■ What the task asks ■
Print the lines exactly as they appear, starting at the line that contains "Reading left to" and going through the end of the items.
[Data shown Boundary: Start]
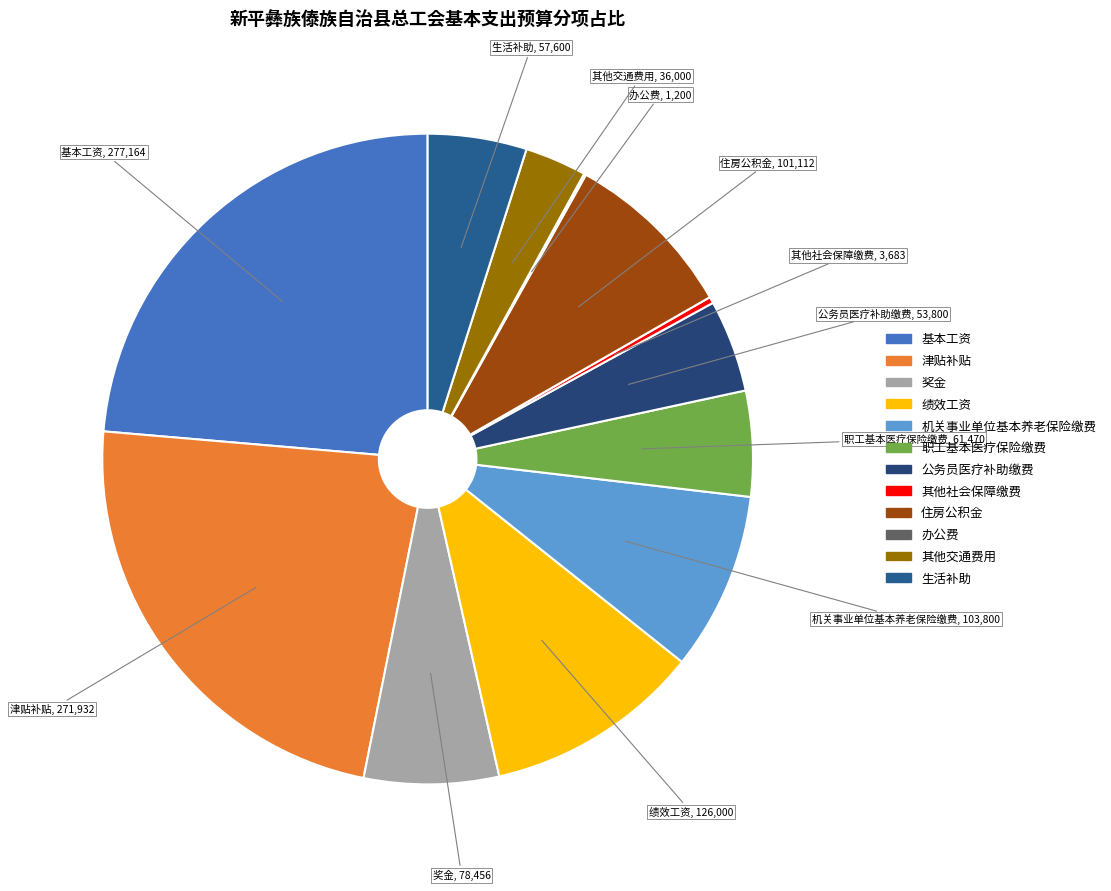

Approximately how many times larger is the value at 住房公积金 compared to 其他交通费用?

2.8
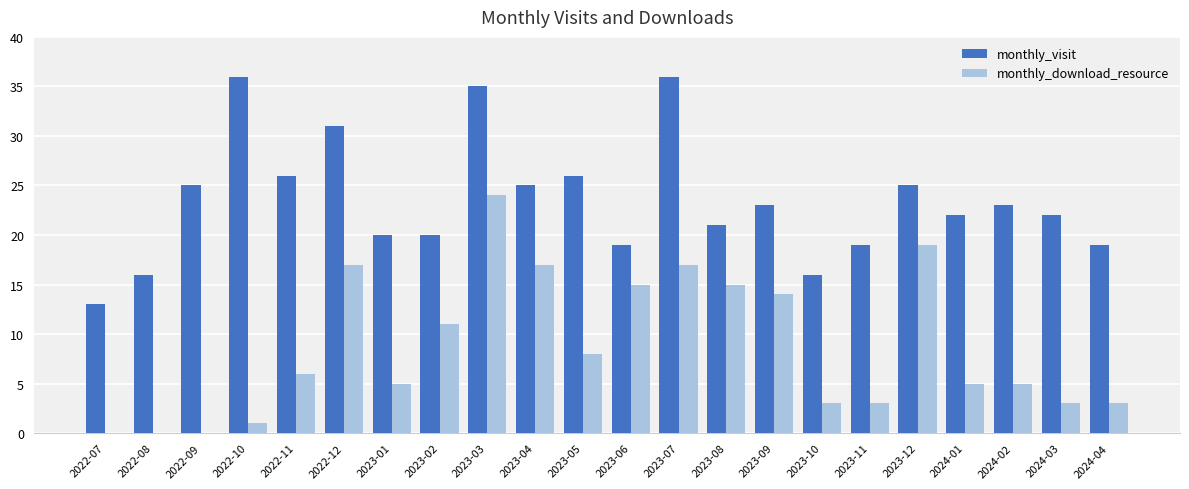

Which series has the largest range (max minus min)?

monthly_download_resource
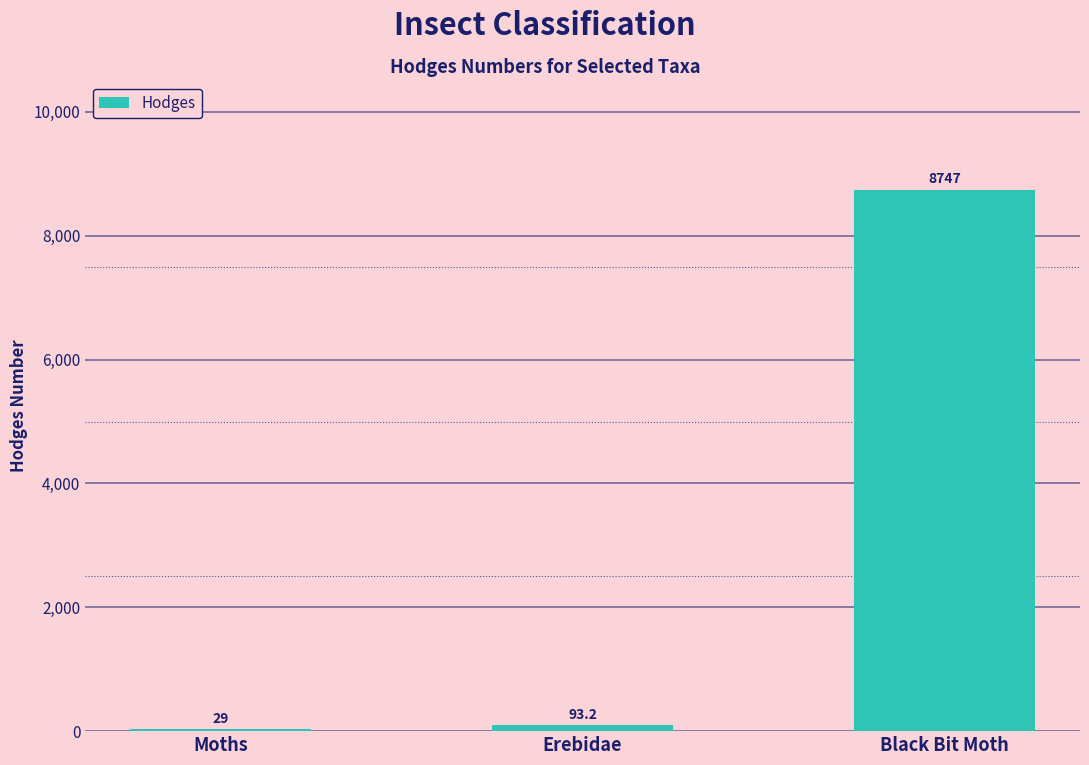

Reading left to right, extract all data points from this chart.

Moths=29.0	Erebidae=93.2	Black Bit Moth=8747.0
[Data shown Boundary: End]
■ Answer to this problem ■
Reading left to right, extract all data points from this chart.

Moths=29.0	Erebidae=93.2	Black Bit Moth=8747.0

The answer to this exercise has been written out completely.